Problems to solve =>
1) According to the review of Green Jellö Suxx Livë, why do Bill Manspeaker's admissions about the quality of his music come off as charming rather than annoying?
2) In the review of Green Jellö Suxx Livë, which record label is releasing the cassette?

[[ Supplied passage, beginning ]]

Green Jellö Suxx Livë
Somewhere in the world, at this very moment, a class in modern art is taking place at a major university where a professor stands underneath the projection of a urinal with “R. Mutt” scribbled on the side, defending its legitimacy as art. Keep that in mind while bobbing your head to Green Jellö Suxx Livë, the latest release by comedy infused punk band, Green Jelly (or Green Jellö for those who don’t honour pesky law suits). The limited edition cassette tape, being released on Blacktop Records, consists of a previously unheard live recording of two Green Jelly songs: “Three Little Pigs” and “Anarchy in Bedrock”. The sound is raw, the performance is wild, and the content is ridiculous. However, if the aforementioned professor’s lesson is still in your aforementioned mind, it will be easy to realize what a piece of art Green Jellö Suxx Livë is.
Those who require a certain level of seriousness in their music to conjure enjoyment will need to do one thing in order to understand how good Green Jellö Suxx Livë truly is: get over it. Front man Bill Manspeaker starts the set by telling the audience that those within the crowd not under the influence of alcohol or “medical marijuana” will have wasted a Friday night, and the performance only gets better from there. From the crowd interaction, to the heavy riffs of “Three Little Pigs,” to the scolding of puppets on stage, the whole tape is made to be listened to. It’s like KISS for the common man. Yet, where the performance stands out most of all is in Manspeaker’s admissions. When most musicians admit a lack of talent on stage it comes off as annoying; listeners always judge for themselves. Manspeaker’s confessions regarding the quality of his music come off as charming due to his verbiage and sincere tone. Upon ending “Three Little Pigs,” Manspeaker informs the crowd it was the bands only good song and they have others, but no one would want to hear it. It is that brand of honesty which makes you feel a sense of comradery with the band. He admits he is just a regular bloke just like anyone in the audience, and it makes the listener want to root for him.

[[ Supplied passage, end ]]
[[ Material shown, beginning ]]

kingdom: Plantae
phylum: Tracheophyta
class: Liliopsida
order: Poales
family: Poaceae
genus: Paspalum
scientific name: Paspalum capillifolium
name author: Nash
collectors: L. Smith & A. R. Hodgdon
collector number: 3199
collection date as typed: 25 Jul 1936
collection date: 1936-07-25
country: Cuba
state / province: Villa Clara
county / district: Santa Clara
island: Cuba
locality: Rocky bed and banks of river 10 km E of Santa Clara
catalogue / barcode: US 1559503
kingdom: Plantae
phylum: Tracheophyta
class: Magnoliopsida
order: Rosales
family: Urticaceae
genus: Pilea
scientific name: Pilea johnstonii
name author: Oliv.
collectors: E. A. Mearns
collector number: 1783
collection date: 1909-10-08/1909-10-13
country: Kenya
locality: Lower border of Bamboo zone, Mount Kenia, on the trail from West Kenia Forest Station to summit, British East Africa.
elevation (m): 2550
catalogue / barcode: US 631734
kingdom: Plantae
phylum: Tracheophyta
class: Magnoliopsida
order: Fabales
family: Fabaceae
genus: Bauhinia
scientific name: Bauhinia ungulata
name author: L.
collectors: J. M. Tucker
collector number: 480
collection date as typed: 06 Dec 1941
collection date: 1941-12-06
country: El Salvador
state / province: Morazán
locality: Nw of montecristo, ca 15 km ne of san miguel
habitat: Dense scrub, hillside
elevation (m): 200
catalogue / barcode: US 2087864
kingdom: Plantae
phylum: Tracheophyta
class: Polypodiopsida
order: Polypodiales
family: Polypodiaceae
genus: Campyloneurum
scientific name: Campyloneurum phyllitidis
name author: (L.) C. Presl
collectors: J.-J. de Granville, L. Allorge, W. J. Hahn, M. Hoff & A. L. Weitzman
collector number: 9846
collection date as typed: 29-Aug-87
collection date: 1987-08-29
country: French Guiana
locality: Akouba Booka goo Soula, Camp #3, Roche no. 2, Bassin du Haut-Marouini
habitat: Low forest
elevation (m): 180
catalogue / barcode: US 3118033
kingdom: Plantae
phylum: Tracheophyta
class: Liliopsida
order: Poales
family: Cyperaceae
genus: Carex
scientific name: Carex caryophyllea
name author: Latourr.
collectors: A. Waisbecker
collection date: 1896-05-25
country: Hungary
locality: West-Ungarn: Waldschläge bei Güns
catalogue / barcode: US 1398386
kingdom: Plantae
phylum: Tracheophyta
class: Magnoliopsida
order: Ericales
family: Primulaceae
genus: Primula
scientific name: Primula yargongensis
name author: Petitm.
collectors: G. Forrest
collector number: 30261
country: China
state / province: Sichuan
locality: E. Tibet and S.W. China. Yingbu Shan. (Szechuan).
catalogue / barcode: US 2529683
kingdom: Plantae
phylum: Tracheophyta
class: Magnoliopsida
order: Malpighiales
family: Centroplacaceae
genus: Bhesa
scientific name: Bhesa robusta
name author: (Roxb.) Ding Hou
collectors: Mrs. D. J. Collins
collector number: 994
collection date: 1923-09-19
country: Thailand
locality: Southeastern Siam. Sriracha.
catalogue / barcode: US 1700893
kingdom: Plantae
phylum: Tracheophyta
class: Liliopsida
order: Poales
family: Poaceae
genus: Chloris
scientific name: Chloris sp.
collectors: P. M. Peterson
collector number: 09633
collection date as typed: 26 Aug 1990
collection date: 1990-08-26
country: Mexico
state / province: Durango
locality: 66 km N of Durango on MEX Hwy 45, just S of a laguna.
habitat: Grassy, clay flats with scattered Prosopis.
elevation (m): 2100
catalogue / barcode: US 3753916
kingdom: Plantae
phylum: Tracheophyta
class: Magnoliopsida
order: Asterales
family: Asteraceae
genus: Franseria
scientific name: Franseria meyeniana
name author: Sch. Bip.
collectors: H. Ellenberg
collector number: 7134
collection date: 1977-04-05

[[ Material shown, end ]]

Exercise answers =>
1) The review says his confessions come off as charming because of his verbiage and sincere tone. It contrasts this with most musicians, whose on-stage admissions of a lack of talent seem annoying because listeners always judge for themselves.

2) Blacktop Records.